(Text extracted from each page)
----

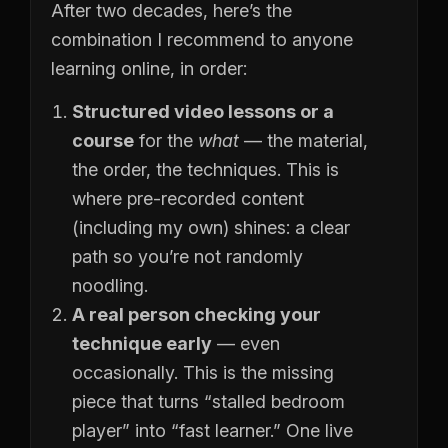
After two decades, here’s the
combination I recommend to anyone
learning online, in order:
Structured video lessons or a
course
for the
what
— the material,
the order, the techniques. This is
where pre-recorded content
(including my own) shines: a clear
path so you’re not randomly
noodling.
A real person checking your
technique early
— even
occasionally. This is the missing
piece that turns “stalled bedroom
player” into “fast learner.” One live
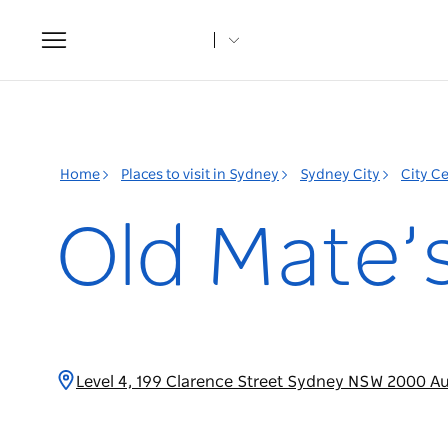
Toggle
navigation
Home
Places to visit in Sydney
Sydney City
City C
Old Mate’
Level 4, 199 Clarence Street Sydney NSW 2000 Au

----

Task to complete
Could you reproduce, word for word, the text of every item above, leaving out the pictures?

Response
After two decades, here’s the
combination I recommend to anyone
learning online, in order:
Structured video lessons or a
course
for the
what
— the material,
the order, the techniques. This is
where pre-recorded content
(including my own) shines: a clear
path so you’re not randomly
noodling.
A real person checking your
technique early
— even
occasionally. This is the missing
piece that turns “stalled bedroom
player” into “fast learner.” One live
Toggle
navigation
Home
Places to visit in Sydney
Sydney City
City C
Old Mate’
Level 4, 199 Clarence Street Sydney NSW 2000 Au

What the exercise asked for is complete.